[Saved data entries]
───

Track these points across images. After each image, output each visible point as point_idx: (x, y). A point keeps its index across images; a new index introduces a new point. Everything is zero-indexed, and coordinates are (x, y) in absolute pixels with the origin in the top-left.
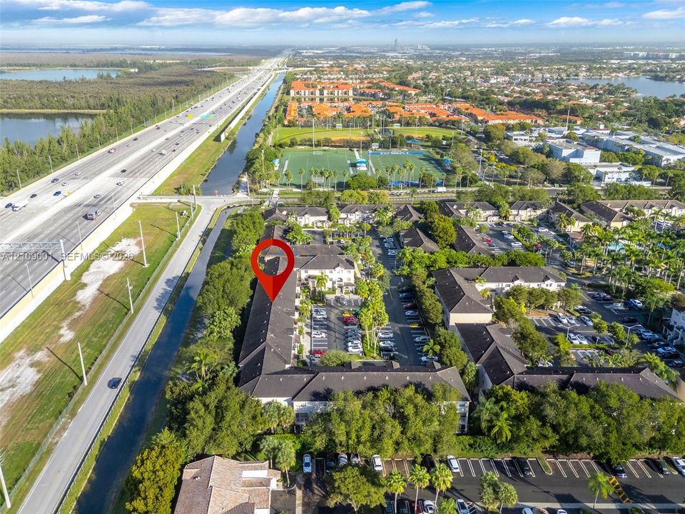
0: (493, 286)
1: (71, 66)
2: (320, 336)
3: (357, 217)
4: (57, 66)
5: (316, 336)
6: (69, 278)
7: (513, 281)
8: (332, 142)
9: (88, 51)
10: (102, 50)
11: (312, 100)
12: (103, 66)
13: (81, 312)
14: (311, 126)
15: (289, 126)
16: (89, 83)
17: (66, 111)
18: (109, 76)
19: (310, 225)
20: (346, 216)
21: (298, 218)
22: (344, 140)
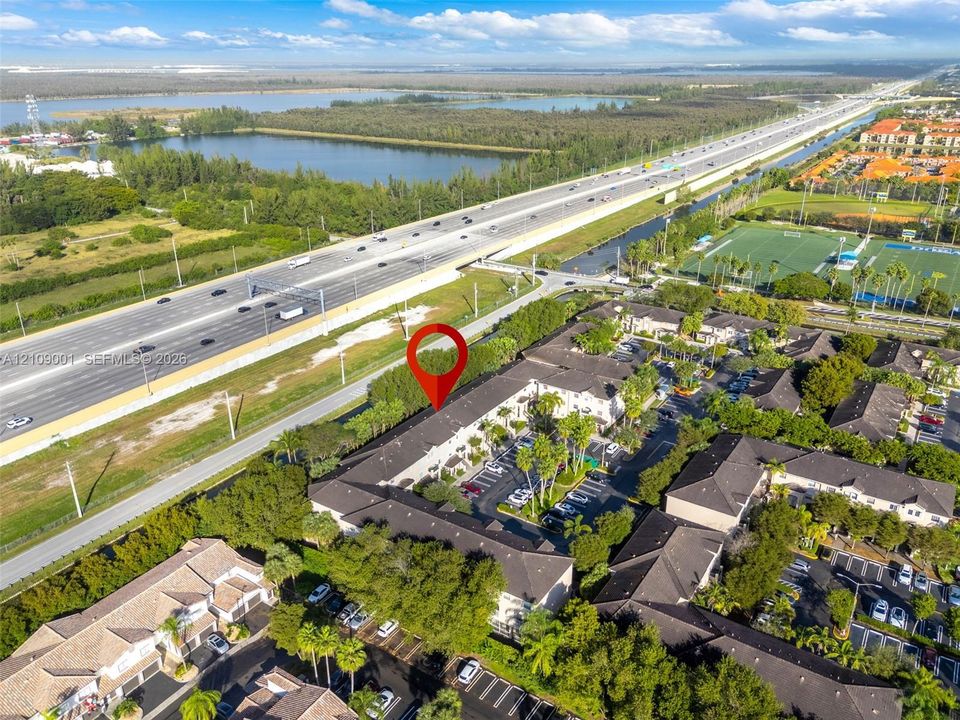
0: (804, 483)
1: (587, 93)
2: (494, 470)
3: (729, 336)
4: (569, 92)
5: (490, 469)
6: (326, 334)
7: (841, 486)
8: (835, 220)
9: (629, 72)
10: (649, 71)
11: (872, 150)
12: (624, 93)
13: (304, 370)
14: (833, 193)
15: (796, 190)
16: (584, 115)
17: (522, 150)
18: (613, 106)
19: (650, 333)
20: (711, 331)
21: (634, 319)
22: (854, 219)
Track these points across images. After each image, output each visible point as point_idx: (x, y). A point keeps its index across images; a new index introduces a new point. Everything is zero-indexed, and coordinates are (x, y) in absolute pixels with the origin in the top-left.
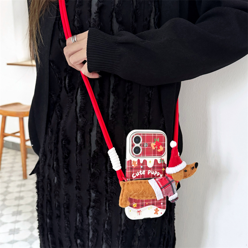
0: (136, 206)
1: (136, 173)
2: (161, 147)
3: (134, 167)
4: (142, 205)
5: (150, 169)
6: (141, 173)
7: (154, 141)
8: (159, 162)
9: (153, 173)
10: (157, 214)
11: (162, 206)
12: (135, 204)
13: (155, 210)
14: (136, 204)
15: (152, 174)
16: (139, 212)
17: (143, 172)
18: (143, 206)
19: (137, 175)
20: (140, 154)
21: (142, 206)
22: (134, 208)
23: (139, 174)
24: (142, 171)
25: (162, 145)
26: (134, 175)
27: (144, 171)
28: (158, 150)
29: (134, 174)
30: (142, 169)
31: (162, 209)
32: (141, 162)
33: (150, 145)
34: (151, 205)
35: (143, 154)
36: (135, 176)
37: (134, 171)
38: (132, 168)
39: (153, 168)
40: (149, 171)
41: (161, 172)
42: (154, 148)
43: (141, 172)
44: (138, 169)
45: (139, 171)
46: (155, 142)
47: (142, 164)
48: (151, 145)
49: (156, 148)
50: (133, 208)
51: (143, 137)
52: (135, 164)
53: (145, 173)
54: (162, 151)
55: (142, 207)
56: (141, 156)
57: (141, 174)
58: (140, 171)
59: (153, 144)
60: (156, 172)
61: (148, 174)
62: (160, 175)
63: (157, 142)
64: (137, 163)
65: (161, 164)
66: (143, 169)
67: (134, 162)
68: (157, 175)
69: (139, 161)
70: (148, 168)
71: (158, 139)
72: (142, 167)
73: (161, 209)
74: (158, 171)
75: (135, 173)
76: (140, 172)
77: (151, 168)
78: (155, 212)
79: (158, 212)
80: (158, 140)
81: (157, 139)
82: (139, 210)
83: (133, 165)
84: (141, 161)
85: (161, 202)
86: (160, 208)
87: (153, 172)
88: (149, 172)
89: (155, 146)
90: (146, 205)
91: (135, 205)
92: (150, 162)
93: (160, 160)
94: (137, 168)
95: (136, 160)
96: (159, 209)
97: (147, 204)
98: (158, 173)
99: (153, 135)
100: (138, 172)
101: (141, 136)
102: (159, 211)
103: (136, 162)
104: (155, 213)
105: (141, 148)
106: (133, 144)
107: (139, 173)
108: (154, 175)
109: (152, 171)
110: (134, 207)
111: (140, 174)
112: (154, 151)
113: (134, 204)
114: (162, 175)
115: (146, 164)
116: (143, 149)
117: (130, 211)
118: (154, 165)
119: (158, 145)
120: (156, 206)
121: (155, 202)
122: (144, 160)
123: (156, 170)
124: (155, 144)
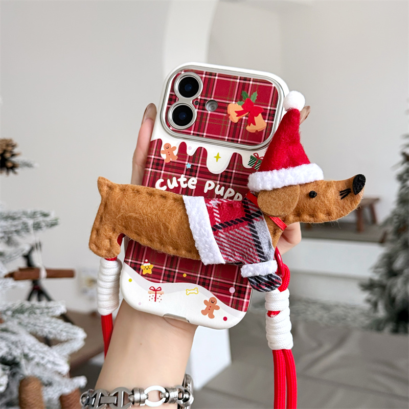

───

• [TRY IT] Give the entries above again exactly, minus their pictures.

• [RESPONSE BOX]
Track these points across images. After each image, output each visible point as point_idx: (x, y). A point keeps its index across images; a new index introduces a new point. Everything is zero-indexed, and coordinates are (x, y) in absolute pixels with the origin in the top-left.
0: (493, 286)
1: (71, 66)
2: (320, 336)
3: (357, 217)
4: (57, 66)
5: (316, 336)
6: (69, 278)
7: (513, 281)
8: (332, 142)
9: (88, 51)
10: (102, 50)
11: (312, 100)
12: (103, 66)
13: (81, 312)
14: (311, 126)
15: (289, 126)
16: (89, 83)
17: (66, 111)
18: (109, 76)
19: (310, 225)
20: (346, 216)
21: (298, 218)
22: (344, 140)
0: (804, 483)
1: (587, 93)
2: (494, 470)
3: (729, 336)
4: (569, 92)
5: (490, 469)
6: (326, 334)
7: (841, 486)
8: (835, 220)
9: (629, 72)
10: (649, 71)
11: (872, 150)
12: (624, 93)
13: (304, 370)
14: (833, 193)
15: (796, 190)
16: (584, 115)
17: (522, 150)
18: (613, 106)
19: (650, 333)
20: (711, 331)
21: (634, 319)
22: (854, 219)
Track these points across images. After each image, output each visible point as point_idx: (x, y). A point keeps its index across images; a new index introduces a new point. Everything is zero-indexed, and coordinates are (x, y) in absolute pixels with the origin in the top-left.
0: (136, 206)
1: (136, 173)
2: (161, 147)
3: (134, 167)
4: (142, 205)
5: (150, 169)
6: (141, 173)
7: (154, 141)
8: (159, 162)
9: (153, 173)
10: (157, 214)
11: (162, 206)
12: (135, 204)
13: (155, 210)
14: (136, 204)
15: (152, 174)
16: (139, 212)
17: (143, 172)
18: (143, 206)
19: (137, 175)
20: (140, 154)
21: (142, 206)
22: (134, 208)
23: (139, 174)
24: (142, 171)
25: (162, 145)
26: (134, 175)
27: (144, 171)
28: (158, 150)
29: (134, 174)
30: (142, 169)
31: (162, 209)
32: (141, 162)
33: (150, 145)
34: (151, 205)
35: (143, 154)
36: (135, 176)
37: (134, 171)
38: (132, 168)
39: (153, 168)
40: (149, 171)
41: (161, 172)
42: (154, 148)
43: (141, 172)
44: (138, 169)
45: (139, 171)
46: (155, 142)
47: (142, 164)
48: (151, 145)
49: (156, 148)
50: (133, 208)
51: (143, 137)
52: (135, 164)
53: (145, 173)
54: (162, 151)
55: (142, 207)
56: (141, 156)
57: (141, 174)
58: (140, 171)
59: (153, 144)
60: (156, 172)
61: (148, 174)
62: (160, 175)
63: (157, 142)
64: (137, 163)
65: (161, 164)
66: (143, 169)
67: (134, 162)
68: (157, 175)
69: (139, 161)
70: (148, 168)
71: (158, 139)
72: (142, 167)
73: (161, 209)
74: (158, 171)
75: (135, 173)
76: (140, 172)
77: (151, 168)
78: (155, 212)
79: (158, 212)
80: (158, 140)
81: (157, 139)
82: (139, 210)
83: (133, 165)
84: (141, 161)
85: (161, 202)
86: (160, 208)
87: (153, 172)
88: (149, 172)
89: (155, 146)
90: (146, 205)
91: (135, 205)
92: (150, 162)
93: (160, 160)
94: (137, 168)
95: (136, 160)
96: (159, 209)
97: (147, 204)
98: (158, 173)
99: (153, 135)
100: (138, 172)
101: (141, 136)
102: (159, 211)
103: (136, 162)
104: (155, 213)
105: (141, 148)
106: (133, 144)
107: (139, 173)
108: (154, 175)
109: (152, 171)
110: (134, 207)
111: (140, 174)
112: (154, 151)
113: (134, 204)
114: (162, 175)
115: (146, 164)
116: (143, 149)
117: (130, 211)
118: (154, 165)
119: (158, 145)
120: (156, 206)
121: (155, 202)
122: (144, 160)
123: (156, 170)
124: (155, 144)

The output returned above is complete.